Il primo impulso della signorina Boltz fu di rimandarlo a casa con gli altri, poi si frenò pensando che gli sdolcinati insegnanti TV, i brillanti esponenti della Scuola Nuova, si sarebbero comportati esattamente in quel modo […]. «Che insegnante sarei se mi sgomentassi di fronte al primo ostacolo?» si chiese la signorina Boltz. (La professoressa marziana)

Ad aprile hanno riaperto in presenza le scuole medie di Napoli e provincia; a maggio si sono unite le superiori, a turni e spezzoni, con esperimenti di ‘didattica mista’ faticosi per tutti e basati su connessioni zoppicanti.

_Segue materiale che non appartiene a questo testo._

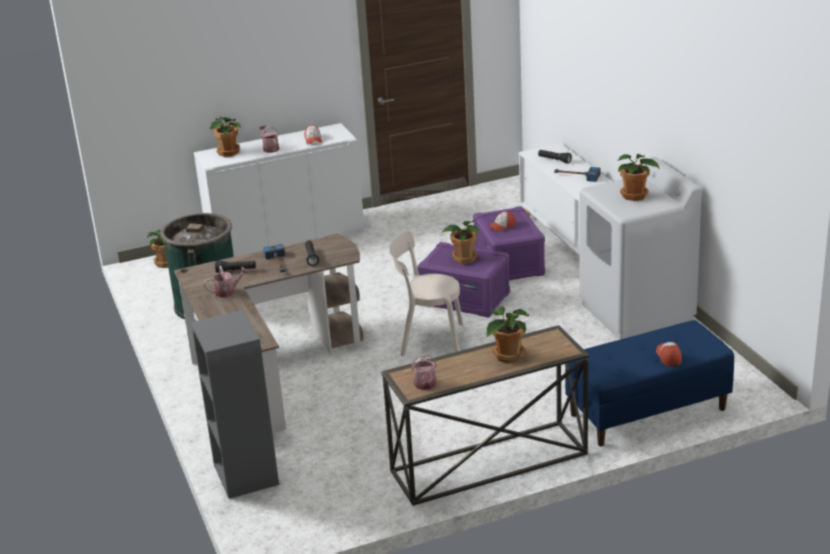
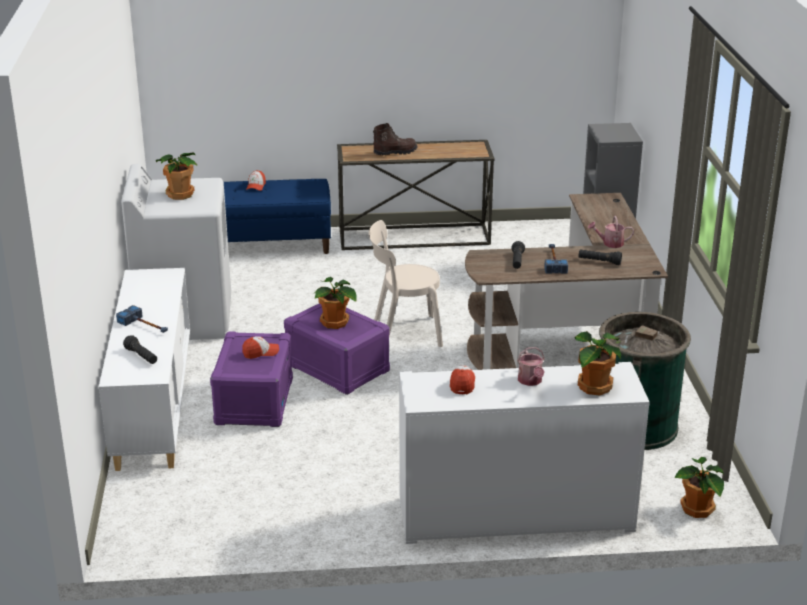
camera: 165 degrees left, 0 degrees up
beige chair [389,231,464,356] -> beige chair turned 150 degrees clockwise [368,220,443,347]
watering can [411,355,437,390] -> none
potted plant [487,306,529,363] -> brown boot [373,123,418,155]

Non sono mancati episodi di messa in quarantena arbitraria di classi, o la mancata riapertura di interi plessi scolastici giudicati non a norma. Il Comune ha messo in circolazione 40 autobus in più, ma rimane pressoché inalterato il trasporto su rotaia. In altre regioni si ricorre all’educazione all’aperto, ma per molte scuole di Napoli l’unico spazio all’aperto è il marciapiede davanti all’ingresso. Il sistema scuola campano continua a contare su iniziative stra-ordinarie quanto sporadiche, che non bastano a cambiare lo stato dei fatti. Bentornata scuola! Ma speriamo non “come era prima”.